The constant -- if not entirely retconned -- heartbeat of Boy Meets World was how perfect and aligned in the stars Cory and Topanga's true love was. Despite hell, high water, ski-lodge vixen Lauren, a Yale acceptance letter and the married students' dorms (?), nothing could break up or permanently come between the two. This works fine and dandy on shows about and geared toward adults -- look at, say, Jim and Pam on The Office, who feel like the reigning King and Queen of TV Coupledom -- but Boy Meets World was a family-oriented show that my fellow 12-year-old classmates and I were obsessed with. Cory and Topanga served as our relationship role models, which sounds nice in theory but proves to be extremely problematic, as they stopped each other from following their dreams because they were that much in love. I'm not saying it didn't work for their characters or the show, but to girls in middle school, not having found your Cory before high school hit basically proved that you would be alone forever.
I realize this sounds dramatic, but so are relationships when you are literally closer to graduating kindergarten than high school. I recently talked to a friend whose mom didn't allow her little sister to watch Boy Meets World because it so strongly emphasized teen relationships over personal goals, and she didn't want her daughter to think that having a boyfriend was the ultimate or only way to be happy. She also didn't want her to hold on to a long-term relationship that clearly wasn't working later down the line just because Cory and Topanga persevered through their struggles. Cory and Topanga did date around a bit in their younger teenager years (remember that episode when Cory and Shawn went to the club, and Cory-pretending-to-be-Shawn met the mysterious hot "French Girl" who turned out to be Topanga?), but in the end, it only brought them closer together.
Obviously, Boy Meets World wasn't the only source for our unreasonably high expectations for ourselves when my friends and I were teenagers, but I'd be lying if I said every time one of my friends or I got out a long(ish)-term relationship, there wasn't a -- admittedly embarrassing -- tearful "I thought we were going to be like Cory and Topanga" kind of confession.

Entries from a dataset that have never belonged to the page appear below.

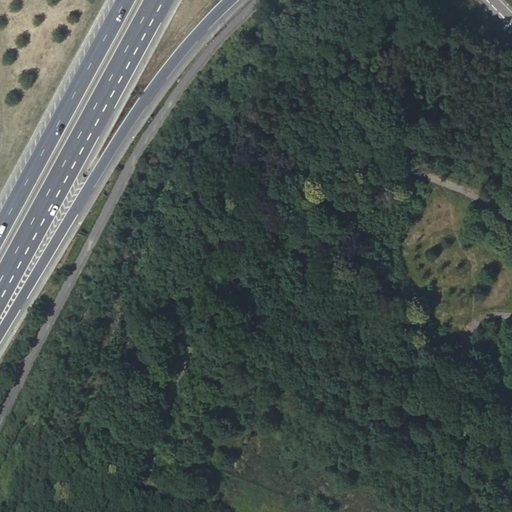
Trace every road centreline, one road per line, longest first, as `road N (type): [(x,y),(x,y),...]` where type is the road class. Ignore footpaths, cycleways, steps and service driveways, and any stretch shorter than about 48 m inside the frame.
road 1 (trunk): [(0,325),(121,133),(232,0)]
road 2 (trunk): [(0,282),(157,0)]
road 3 (trunk): [(122,0),(0,226)]
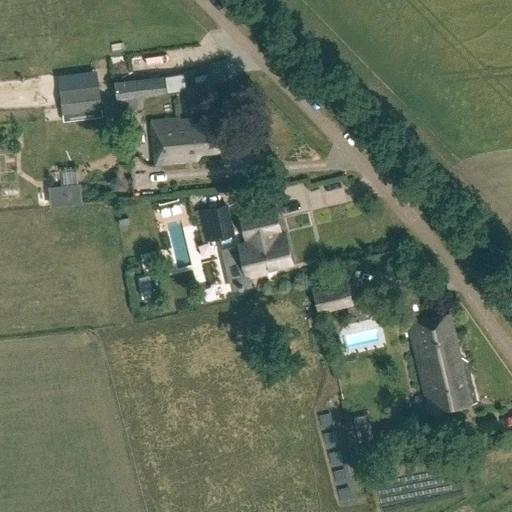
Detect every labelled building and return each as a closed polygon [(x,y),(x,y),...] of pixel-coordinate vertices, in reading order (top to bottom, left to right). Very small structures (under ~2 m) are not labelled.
[(113,81),(110,82),(114,112),(136,109),(135,96),(166,93),(178,91),(178,88),(183,87),(181,73),(164,75),(113,81)] [(99,107),(96,85),(57,89),(60,112),(99,107)] [(190,110),(204,109),(203,97),(189,99),(190,110)] [(179,120),(179,118),(151,120),(155,165),(183,163),(182,154),(218,150),(216,121),(192,123),(191,119),(179,120)] [(116,174),(107,180),(113,189),(122,183),(116,174)] [(64,203),(62,183),(46,185),(48,205),(64,203)] [(207,240),(233,234),(226,204),(200,210),(207,240)] [(249,241),(239,243),(220,247),(229,290),(250,286),(247,274),(267,270),(266,268),(292,262),(285,233),(277,235),(276,229),(280,228),(275,205),(241,212),(246,235),(248,235),(249,241)] [(490,263),(499,257),(494,250),(485,256),(490,263)] [(142,268),(129,271),(134,292),(147,289),(142,268)] [(318,314),(340,309),(337,299),(350,296),(346,281),(311,290),(318,314)] [(430,413),(476,402),(466,361),(459,355),(449,312),(408,322),(430,413)]
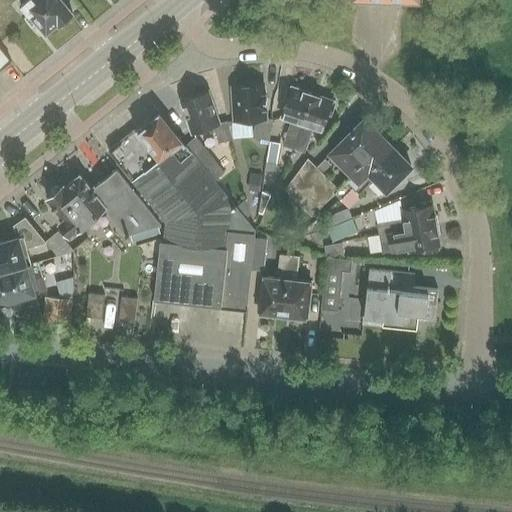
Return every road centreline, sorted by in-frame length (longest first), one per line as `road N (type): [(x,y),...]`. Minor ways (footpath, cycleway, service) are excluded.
road 1 (unclassified): [(475,394),(472,223),(461,182),(428,128),(351,69),(278,47),(205,43),(173,11)]
road 2 (unclassified): [(475,394),(277,381),(0,346)]
road 3 (secondary): [(0,156),(173,11)]
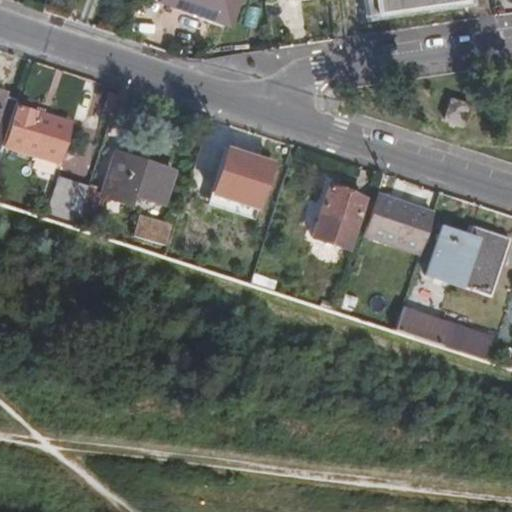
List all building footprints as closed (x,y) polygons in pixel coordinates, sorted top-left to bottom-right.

I know very little about the current states of couples on tween shows, but I fear that Girl Meets World will subject a new generation of teen girls (and boys, presumably, not that I've ever been able to figure them out, amirite?) to the similar torment of not finding your soulmate until after -- perish the thought -- elementary school.
Then again, if Girl Meets World brings back Griff Hawkins -- one Mr. Adam Scott -- then who cares about the burden to young America? I'm in.